### TEXT SHOWN

The term “on” indicates that there is direct contact between elements. The term “directly on” indicates that there is direct contact between elements with no intervening elements.

As used herein, the term “in situ” refers to processes that are all performed in the same processing chamber or within different processing chambers that are connected as part of an integrated processing system, such that each of the processes are performed without an intervening vacuum break. As used herein, the term “ex situ” refers to processes that are performed in at least two different processing chambers such that one or more of the processes are performed with an intervening vacuum break. In some embodiments, processes are performed without breaking vacuum or without exposure to ambient air.

As used herein, the terms “precursor,” “reactant,” “reactive gas,” “reactive species,” and the like may be used interchangeably to refer to any gaseous species that can react with a semiconductor substrate surface.

As used herein, the term “chemical vapor deposition” refers to the exposure of at least one reactive species to deposit a layer of material on the substrate surface. In some embodiments, the chemical vapor deposition (CVD) process comprises mixing the two or more reactive species in the processing chamber to allow gas phase reactions of the reactive species and deposition. In some embodiments, the CVD process comprises exposing the substrate surface to two or more reactive species simultaneously. In some embodiments, the CVD process comprises exposing the substrate surface to a first reactive species continuously with an intermittent exposure to a second reactive species. In some embodiments, the substrate surface undergoes the CVD reaction to deposit a layer having a predetermined thickness. In the CVD process, the layer can be deposited in one exposure to the mixed reactive species or can be multiple exposures to the mixed reactive species with purges between. In some embodiments, the substrate surface is exposed to the first reactive species and the second reactive species substantially simultaneously.

######
### DATA EXTRACTS

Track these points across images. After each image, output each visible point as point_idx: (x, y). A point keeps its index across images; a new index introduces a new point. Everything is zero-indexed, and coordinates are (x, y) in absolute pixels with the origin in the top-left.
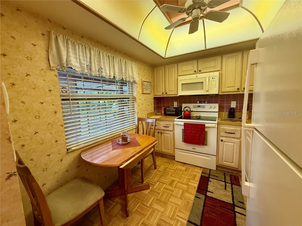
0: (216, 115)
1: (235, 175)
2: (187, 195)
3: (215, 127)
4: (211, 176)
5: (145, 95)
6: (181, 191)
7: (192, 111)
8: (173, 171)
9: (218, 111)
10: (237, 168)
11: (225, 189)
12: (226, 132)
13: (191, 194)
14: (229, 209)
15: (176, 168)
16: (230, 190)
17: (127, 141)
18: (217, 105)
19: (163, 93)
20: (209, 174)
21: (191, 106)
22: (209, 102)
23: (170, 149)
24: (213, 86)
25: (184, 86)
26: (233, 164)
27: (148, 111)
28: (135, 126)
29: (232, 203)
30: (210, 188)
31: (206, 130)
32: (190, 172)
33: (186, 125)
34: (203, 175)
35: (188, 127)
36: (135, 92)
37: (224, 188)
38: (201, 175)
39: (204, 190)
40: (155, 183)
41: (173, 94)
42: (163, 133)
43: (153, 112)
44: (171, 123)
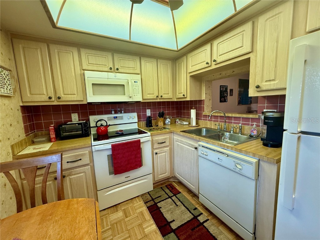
1: (168, 183)
3: (149, 141)
7: (110, 125)
8: (110, 232)
9: (137, 121)
10: (169, 176)
11: (177, 205)
12: (158, 143)
14: (198, 226)
15: (109, 224)
18: (135, 115)
19: (50, 98)
20: (153, 200)
21: (105, 117)
24: (136, 91)
25: (96, 88)
26: (167, 174)
29: (193, 216)
30: (169, 217)
33: (115, 148)
34: (148, 205)
37: (175, 205)
38: (147, 207)
39: (166, 225)
41: (75, 99)
42: (66, 175)
43: (25, 139)
44: (86, 151)
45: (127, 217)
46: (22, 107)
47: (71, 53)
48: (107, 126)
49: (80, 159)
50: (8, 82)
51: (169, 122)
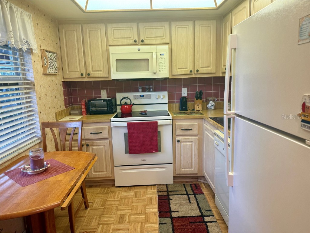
0: (165, 108)
1: (195, 183)
2: (148, 226)
3: (169, 125)
4: (170, 193)
5: (49, 78)
6: (140, 224)
7: (134, 104)
8: (118, 202)
9: (167, 102)
11: (190, 202)
12: (182, 130)
13: (153, 223)
14: (199, 222)
15: (119, 197)
16: (195, 201)
17: (43, 166)
18: (166, 94)
19: (82, 75)
20: (168, 191)
21: (131, 95)
22: (155, 90)
23: (105, 170)
24: (162, 66)
25: (120, 64)
26: (193, 169)
27: (56, 108)
28: (38, 139)
29: (200, 215)
30: (173, 207)
31: (159, 129)
32: (141, 196)
33: (130, 126)
34: (160, 194)
35: (134, 129)
36: (30, 71)
37: (188, 201)
38: (158, 196)
39: (167, 212)
40: (96, 229)
41: (102, 76)
42: (90, 144)
43: (64, 110)
44: (106, 126)
45: (136, 197)
46: (64, 83)
47: (99, 31)
48: (132, 105)
49: (101, 133)
50: (55, 63)
51: (212, 106)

######

PROBLEMS TO SOLVE:
a: In the processing definitions, what does the term "directly on" indicate?
b: According to the processing definitions, why may the CVD process mix two or more reactive species in the processing chamber? Answer in one to three sentences.
c: In the processing definitions, rewrite the passage starting with "As used herein, the terms" and going on through "semiconductor substrate surface.", changing "gaseous species" to "vapor-phase species".

RESULTS IN ORDER:
a: It indicates direct contact between elements with no intervening elements.

b: The species are mixed in the processing chamber to allow gas phase reactions of the reactive species and deposition.

c:
As used herein, the terms “precursor,” “reactant,” “reactive gas,” “reactive species,” and the like may be used interchangeably to refer to any vapor-phase species that can react with a semiconductor substrate surface.